S'appuyant sur les recommandations formulées par le groupe d'experts placé sous la direction de l'ancien premier ministre néerlandais Wim Kok, la Commission a proposé un recentrage de la stratégie de Lisbonne sur les objectifs de croissance et d'emploi (voir EurActiv, 31 jan. 2005). Cette initiative de l'exécutif européen a relancé le débat portant sur l'équilibre à trouver entre les trois dimensions (économique, sociale et environnementale) de la stratégie de Lisbonne.
Lors du sommet, les dirigeants européens devraient notamment réfléchir aux moyens :
- de permettre une "meilleure appropriation" de la stratégie de Lisbonne par les Etats membres par la mise en oeuvre de plans d'action nationaux ;
- de simplifier la stratégie en la recentrant sur un nombre réduit d'objectifs.
Même si tout le monde s'accorde sur les objectifs généraux de la stratégie (créer des emplois plus nombreux et de meilleure qualité, stimuler la croissance et renforcer la compétitivité de l'économie européenne, etc.), le choix des moyens permettant de les atteindre donne lieu à des débats extrêmement vifs, épousant les frontières partisanes mais aussi - parfois - nationales.

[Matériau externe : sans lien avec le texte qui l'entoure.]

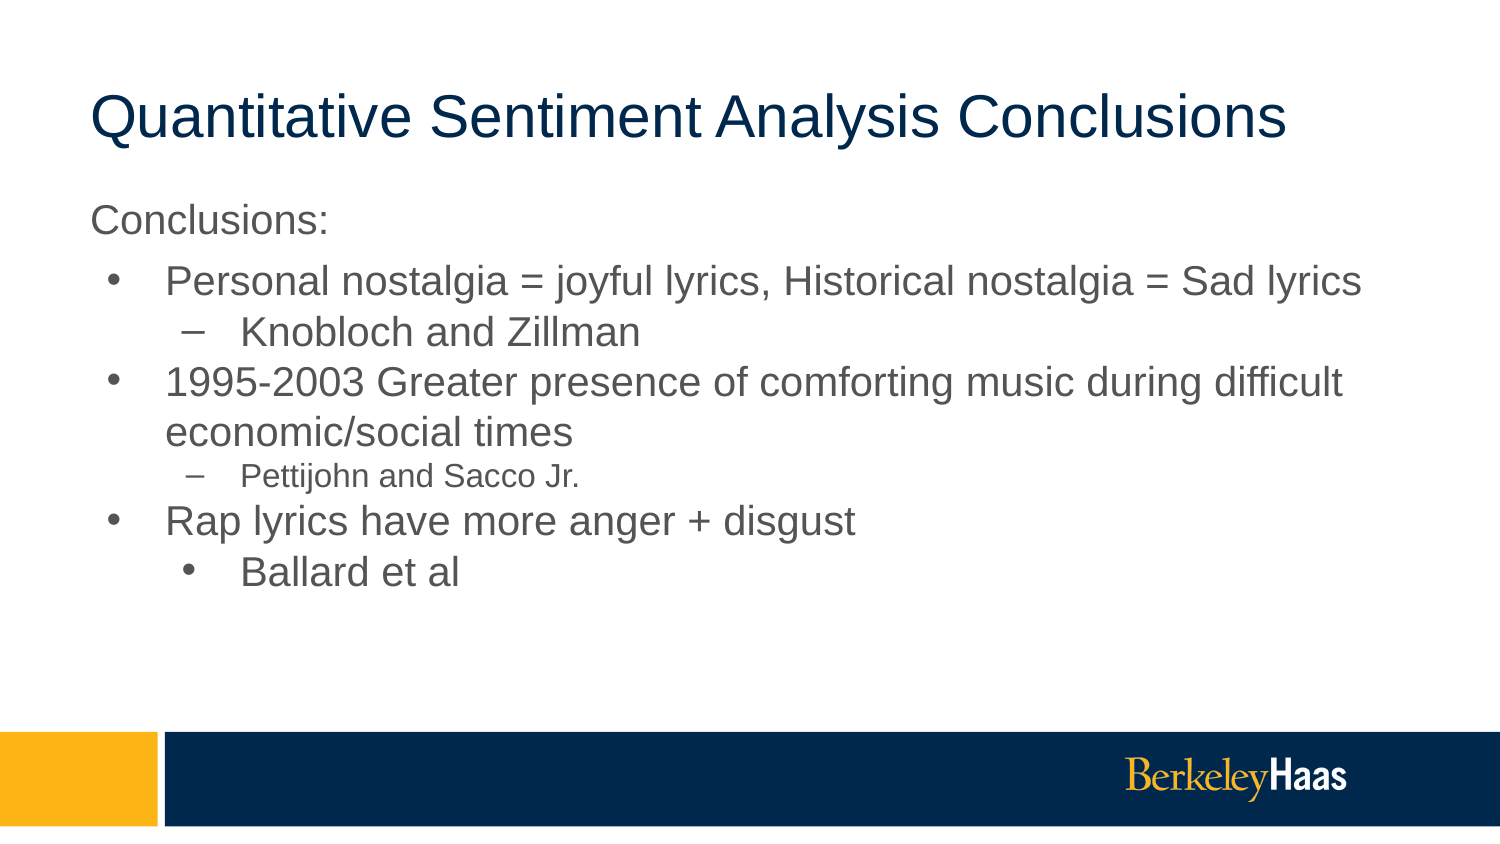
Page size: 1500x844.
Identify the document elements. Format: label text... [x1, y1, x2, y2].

La proposition de directive Bolkestein, visant à libéraliser le marché intérieur des services, constitue l'un des sujets les plus sensibles du moment : elle cristallise le débat en cours sur le thème du compromis à trouver entre renforcement de la compétitivité de l'économie européenne et préservation d'un niveau élevé de protection sociale.
Après s'être montré hésitant, le gouvernement français a dû prendre ouvertement position contre le projet de directive, de peur que l'amalgame entre le contenu de celui-ci (jugé trop nettement libéral) et le texte de la Constitution ne vienne alimenter le "non" lors du référendum du 29 mai.